Parents

Mom's Response To Being Called A 'Bad Mommy' Over Son's Tutu Goes Viral

The story ignited a huge response from the social media sphere.

After a stranger called her a bad parent for letting her son wear a tutu, a Massachusetts mom responded to the upsetting words with a powerful message.

Last week, Jen Anderson Shattuck posted a photo of her 3-year-old son Roo wearing a tutu on Facebook. In the caption, she told the story of a distressing encounter that had occurred the day before.

“My three-and-a-half-year-old son likes to play trucks,” she wrote. “He likes to do jigsaw puzzles. He likes to eat plums. And he likes to wear sparkly tutus.”

“If asked, he will say the tutus make him feel beautiful and brave,” Shattuck added. “If asked, he will say there are no rules about what boys can wear or what girls can wear.”

Roo wears tutus to the grocery store, at church, on the train and at the playground, and though some people have asked well-meaning questions about his attire, the fallout has always been fine, the mom explained.

However on the previous day, Shattuck and her tutu-clad son were accosted by a stranger who asked why Roo was wearing a skirt. According to the mom, the strange man said, “I’m just curious. Why do you keep doing this to your son?”

“He wasn’t curious. He didn’t want answers,” Shattuck wrote. “He wanted to make sure we both knew that what my son was doing ― what I was ALLOWING him to do ― was wrong.”

The mom said the man spoke directly to Roo and told him, “She shouldn’t keep doing this to you. You’re a boy. She’s a bad mommy. It’s child abuse.”

“He took pictures of us, although I asked him not to; he threatened me,” Shattuck added. “’Now everyone will know,’ he said. ‘You’ll see.’”

After the troubling interaction, Roo became afraid that the man would come back and shout more mean things about his tutu. Though Shattuck said she can’t say for sure if they’ll meet the man again, she won’t let him threaten her family’s well-being.

In her impassioned Facebook post, she wrote:

I will not be intimidated. I will not be made to feel vulnerable or afraid. I will not let angry strangers tell my son what he can or cannot wear.

The world may not love my son for who he is, but I do. I was put on this earth to make sure he knows it.

I will shout my love from street corners.

I will defend, shouting, his right to walk down the street in peace, wearing whatever items of clothing he wants to wear.

I will show him, in whatever way I can, that I value the person he is, trust in his vision for himself, and support his choices ― no matter what anybody else says, no matter who tries to stop him or how often.

Supplied records -
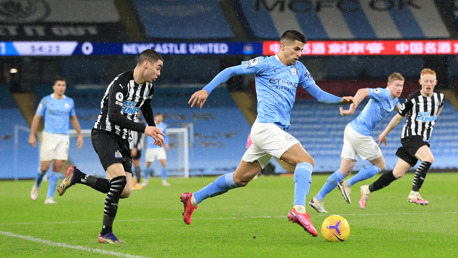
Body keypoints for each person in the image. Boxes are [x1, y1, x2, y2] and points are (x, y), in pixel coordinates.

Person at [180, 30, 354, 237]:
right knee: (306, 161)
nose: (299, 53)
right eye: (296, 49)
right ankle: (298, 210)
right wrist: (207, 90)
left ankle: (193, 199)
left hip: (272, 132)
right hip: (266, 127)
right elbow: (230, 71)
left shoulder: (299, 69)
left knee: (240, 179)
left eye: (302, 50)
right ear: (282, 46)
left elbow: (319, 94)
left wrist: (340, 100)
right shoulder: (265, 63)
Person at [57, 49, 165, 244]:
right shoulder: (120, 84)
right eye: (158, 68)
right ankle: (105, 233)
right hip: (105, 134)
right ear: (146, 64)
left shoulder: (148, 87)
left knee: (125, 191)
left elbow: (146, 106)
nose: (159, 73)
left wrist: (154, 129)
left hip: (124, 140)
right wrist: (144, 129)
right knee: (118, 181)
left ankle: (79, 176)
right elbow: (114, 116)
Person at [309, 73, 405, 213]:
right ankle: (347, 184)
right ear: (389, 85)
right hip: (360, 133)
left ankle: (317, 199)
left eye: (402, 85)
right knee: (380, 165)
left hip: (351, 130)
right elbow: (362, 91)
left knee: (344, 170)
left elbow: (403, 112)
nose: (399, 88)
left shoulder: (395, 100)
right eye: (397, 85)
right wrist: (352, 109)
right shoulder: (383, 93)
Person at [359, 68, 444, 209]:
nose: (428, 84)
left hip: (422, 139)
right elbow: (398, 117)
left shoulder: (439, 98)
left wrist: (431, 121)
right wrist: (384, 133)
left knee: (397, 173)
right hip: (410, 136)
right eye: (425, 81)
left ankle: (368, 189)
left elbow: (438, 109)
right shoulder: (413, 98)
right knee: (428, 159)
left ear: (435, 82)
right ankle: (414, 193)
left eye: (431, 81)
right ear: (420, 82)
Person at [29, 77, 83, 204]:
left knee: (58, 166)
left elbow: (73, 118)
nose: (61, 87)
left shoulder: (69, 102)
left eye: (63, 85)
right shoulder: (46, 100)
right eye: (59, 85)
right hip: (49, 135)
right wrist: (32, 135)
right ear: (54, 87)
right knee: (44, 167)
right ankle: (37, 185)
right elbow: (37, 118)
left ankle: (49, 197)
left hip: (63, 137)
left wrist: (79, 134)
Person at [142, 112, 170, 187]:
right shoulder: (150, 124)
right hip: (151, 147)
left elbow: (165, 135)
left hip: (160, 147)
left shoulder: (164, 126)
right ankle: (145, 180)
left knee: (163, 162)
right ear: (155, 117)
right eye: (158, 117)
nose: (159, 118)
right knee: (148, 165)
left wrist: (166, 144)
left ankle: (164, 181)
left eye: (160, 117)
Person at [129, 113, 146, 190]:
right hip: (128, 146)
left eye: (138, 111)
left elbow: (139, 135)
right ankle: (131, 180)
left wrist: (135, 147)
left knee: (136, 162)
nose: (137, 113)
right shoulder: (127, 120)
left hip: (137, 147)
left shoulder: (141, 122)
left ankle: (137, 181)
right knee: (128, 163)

==

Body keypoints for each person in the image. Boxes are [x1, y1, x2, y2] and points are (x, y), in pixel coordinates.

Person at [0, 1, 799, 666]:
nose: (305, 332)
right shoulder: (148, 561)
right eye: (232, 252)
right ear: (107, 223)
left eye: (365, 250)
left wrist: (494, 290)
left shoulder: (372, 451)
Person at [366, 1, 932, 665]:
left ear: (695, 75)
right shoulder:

...

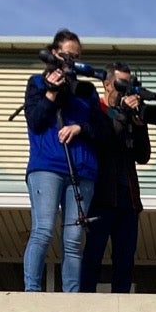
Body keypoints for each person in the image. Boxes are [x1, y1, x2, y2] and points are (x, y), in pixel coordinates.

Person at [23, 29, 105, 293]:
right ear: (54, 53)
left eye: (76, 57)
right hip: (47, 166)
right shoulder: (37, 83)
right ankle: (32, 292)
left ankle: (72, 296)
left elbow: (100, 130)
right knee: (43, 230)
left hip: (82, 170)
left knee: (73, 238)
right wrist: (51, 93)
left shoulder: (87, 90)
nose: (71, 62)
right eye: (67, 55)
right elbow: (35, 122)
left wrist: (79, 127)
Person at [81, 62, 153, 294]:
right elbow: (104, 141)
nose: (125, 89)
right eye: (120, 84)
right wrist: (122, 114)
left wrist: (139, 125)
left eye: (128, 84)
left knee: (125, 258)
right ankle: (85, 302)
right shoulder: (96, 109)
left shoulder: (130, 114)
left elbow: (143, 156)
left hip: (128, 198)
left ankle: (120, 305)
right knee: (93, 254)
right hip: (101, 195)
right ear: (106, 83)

Problems to solve -
a. Copy out the part of the article about the tutu incident between "After the troubling" and "wants to wear.", inclusive.
b. Write what comes next in the article about the mother's response to the tutu incident, starting after its final sentence.
The rows have nothing to do with what is asked here.

Results of the tasks -
a.
After the troubling interaction, Roo became afraid that the man would come back and shout more mean things about his tutu. Though Shattuck said she can’t say for sure if they’ll meet the man again, she won’t let him threaten her family’s well-being.

In her impassioned Facebook post, she wrote:

I will not be intimidated. I will not be made to feel vulnerable or afraid. I will not let angry strangers tell my son what he can or cannot wear.

The world may not love my son for who he is, but I do. I was put on this earth to make sure he knows it.

I will shout my love from street corners.

I will defend, shouting, his right to walk down the street in peace, wearing whatever items of clothing he wants to wear.

b.
Shattuck’s powerful post has reached over 40,000 likes and shares, and the comments section is filled with supportive messages for Roo, Shattuck and her wife Audra.

The viral post even spawned a social media movement, #TutusForRoo. Using that hashtag, parents and child-free grown-ups alike shared photos of their kids and themselves wearing tutus in support of Roo.

Shattuck told The Huffington Post that she’s been overwhelmed by all the support. “The #TutusForRoo hashtag was started by a friend, and we’ve been thrilled with the response,” she said. “I’ve gotten THOUSANDS (literally thousands) of messages of love and encouragement from around the world, and I really couldn’t be happier to know how many people support us!”

In a follow-up post on Sunday, Shattuck thanked the many friends and kind strangers who shared her post and sent her positive messages.

“If you disagree with my family’s choices, know that my goal is not to change your mind or the way you choose to parent. My only goal is to support my son,” Shattuck wrote.

“Roo may not always want to dress this way, but we hope that he’ll remember that, when he did, he was loved,” she continue. “We hope he’ll know that no matter what other people thought or said in response, there was always peace and safety in our home.”

Speaking on the important role of parents, she added, “We are called to be brave and open-hearted so that our children might learn to be brave and open-hearted too. We are called to show them how to love without condition. I am doing what I am called to do.”

Shattuck echoed this sentiment in an interview with HuffPost, during which she issued the following message to her fellow parents: “Your children need you. Whoever they are, whatever they wish to become, they need your love, your curiosity and your acceptance.”